德拉科瞪了她一眼,皮笑肉不笑地说:“你可以喊得再大声一点。”
“明明是你先跟我说的,我没空,下午有你们尊敬的院长的课,我要看书。”她撇撇嘴,低下头来不理会,视二人如空气,哪知却被德拉科一把揪住手腕,从座位上拖了起来。他一手拽着潼恩,另一手相当随意地合上桌面的书本,嗤笑道:
“学什么啊,破书,魔药学看看不就优秀了。”
“你说得倒轻松……放手,放手……”她努力挣脱开来,瞪了德拉科和克拉布一眼。
“得了吧,你敢说弗立维教授没给你开小灶?”
“我……”潼恩忽然语塞,沉下眼眸,强行辩解,“因为我有些魔咒上的问题需要请教他,问别人不方便,而且我也不确定有多少人懂。

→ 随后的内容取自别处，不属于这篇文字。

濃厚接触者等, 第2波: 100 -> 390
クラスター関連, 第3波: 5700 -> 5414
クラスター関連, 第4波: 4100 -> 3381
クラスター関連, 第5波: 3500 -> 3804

”
他的笑容僵在脸上,四下张望着其他人的动向,这才敢压低声音,带着些呵责的口吻说:“你疯了吗!你怎么还在研究那种东西,当那个矮侏儒是傻的吗,一旦被发现……”
“他知道我在研究什么,我一开始就说了出来。这种事一定要事先声明清楚啊,不然明显就是做贼心虚打麻烦。”潼恩打断了他的话,有些不以为意。
“你真是个疯子,你们全家都是疯子。相比艾登,你也不遑多让啊。”
她没有回答,似乎并不把德拉科的哂笑放在心上,只是低头收拾起书本抱在怀里,默默走到德拉科他们面前。她侧过脸,借着高度差眺望远在长桌另一头的卢娜·洛夫古德与迈克尔·科纳,唇线紧抿。

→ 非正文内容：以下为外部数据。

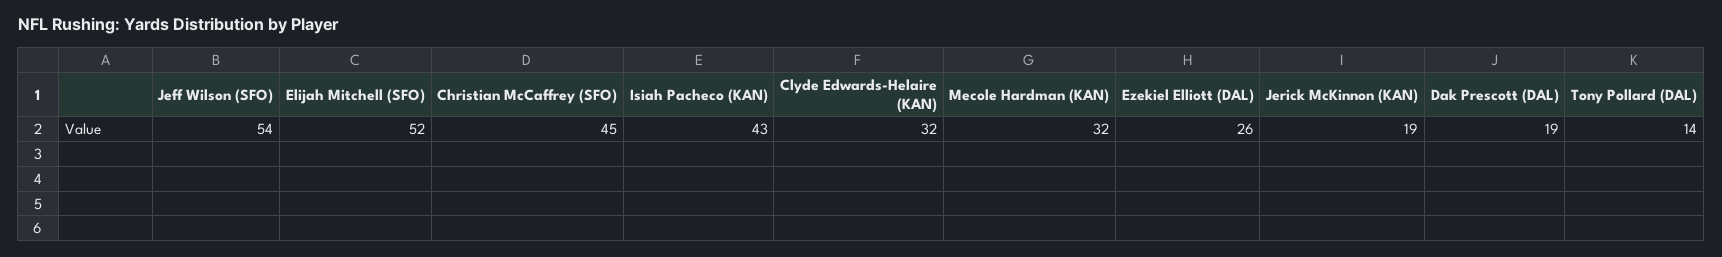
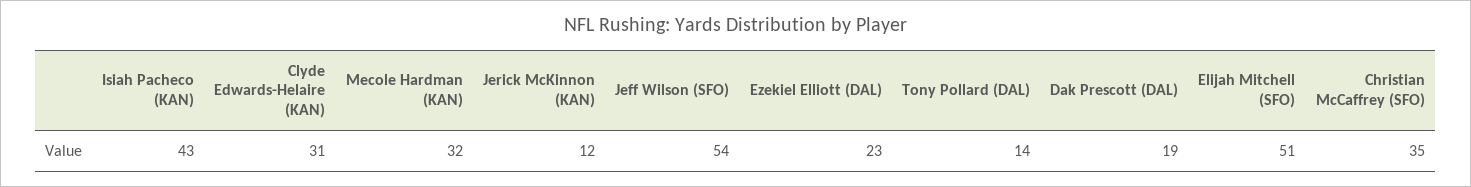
Elijah Mitchell (SFO): 52 -> 51
Christian McCaffrey (SFO): 45 -> 35
Clyde Edwards-Helaire (KAN): 32 -> 31
Ezekiel Elliott (DAL): 26 -> 23
Jerick McKinnon (KAN): 19 -> 12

德拉科终于意识到有什么不对劲了,那股阴郁的情绪自从刚刚便纠缠在她脸上未曾消散,这时再看,竟然大有愈演愈烈的趋势,不仅使人担忧起来。他皱起眉,轻轻摇晃着她的肩头,不耐烦地催促道:“好了好了,快过去看看吧,不然等他睡过去就欣赏不到耍酒疯的精彩场面了。”
“真受不了你们,你们下午什么课,任课教师摊上你们真惨。”
潼恩嘴上这么说,倒也没有再多推辞,与两个男孩并肩走着,猝不及防被德拉科搭了肩膀,露出一丝不悦。

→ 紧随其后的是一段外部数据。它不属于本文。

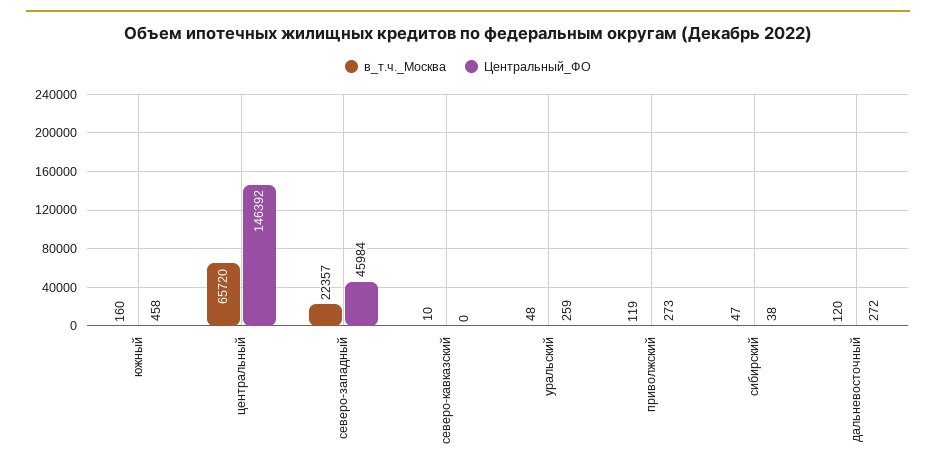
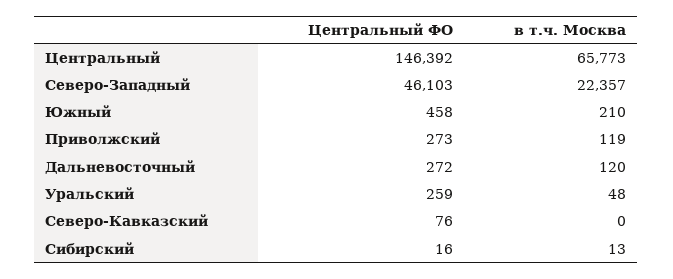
в_т.ч._Москва, южный: 160 -> 210
в_т.ч._Москва, центральный: 65720 -> 65773
Центральный_ФО, северо-западный: 45984 -> 46103
в_т.ч._Москва, северо-кавказский: 10 -> 0
Центральный_ФО, северо-кавказский: 0 -> 76
в_т.ч._Москва, сибирский: 47 -> 13
Центральный_ФО, сибирский: 38 -> 16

德拉科已经开始发育,变声期、乱胡茬、个头窜得飞快,她刚入学那年两个人个头也还差不多,今年开春之后,忽然就可以仗着高一个头的身高优势,把她当作玩具布偶对待了。总是在这种时候她会非常痛恨学校里不允许魔法私斗的规矩。
她听见头顶上方传来少年变了调的奇怪嗓音:“刚刚看你和科纳闹得有点僵啊。”
“我没有,谁会想不开跟直系学长当面作对?我自认为和他没有什么利益冲突……喂,你偷偷在旁边看戏啊!”
“礼堂是大家的,我还特地不打断你们,看了全套的戏才出场,你不该感谢我对私人空间的尊重吗?”
“你不过想我笑话,别上纲上线。”
“不是科纳,那就是跟卢疯子了。”
没有应答,他自顾自地说下去,拢着潼恩肩头的手臂收紧了几分。
“别理那种人,他们跟我们不是一个世界的,互相看不上也是常理。就继续维持现状,各走各的路为好。那种疯婆娘。”说着,还翻了一个大大的白眼,加重语气。
各走各的路。
他的话一如既往的傲慢,无礼,还带着些许恶意,明明不是针对潼恩自己,可她反而被刺痛了。按理说她应该觉得幸灾乐祸,在一旁冷眼旁观,可不知为什么,她感到惘然。
潼恩顿住脚步。
“没有……那么夸张吧?我是说,我们同届,家里又都是拉文科劳,关系再坏能坏到哪儿去……对吧?”
“是啊,就和其他人一样,当然跟我们之间的关系相比,就相形见绌了,”德拉科耸耸肩,回头望着她,随口答道,“卢疯子的绰号不就是你取的吗,还来问我?”
她再次语塞。
好像真的是这样,她说不出一句反驳的话,甚至有些惊诧。她不知为什么自己会惊诧,也许在潜意识中她认为这是不可能发生的事。
“我以为我们只是互相有圈子,不讲话了。”
“圈子?你哪来的圈子?除了我们这几个人之外。我怎么不知道?”
德拉科似乎想到了什么,看向神色空洞的潼恩的眼神变得有些复杂。
“你是不是忘记了,你们很早以前就不是朋友了。”
“什么?”
“我说你们掰了,闹掰了,大家都知道,拜托,别装出一副善良无辜的表情用小狗眼睛看着我——你是真的傻了吗,还是失忆了?”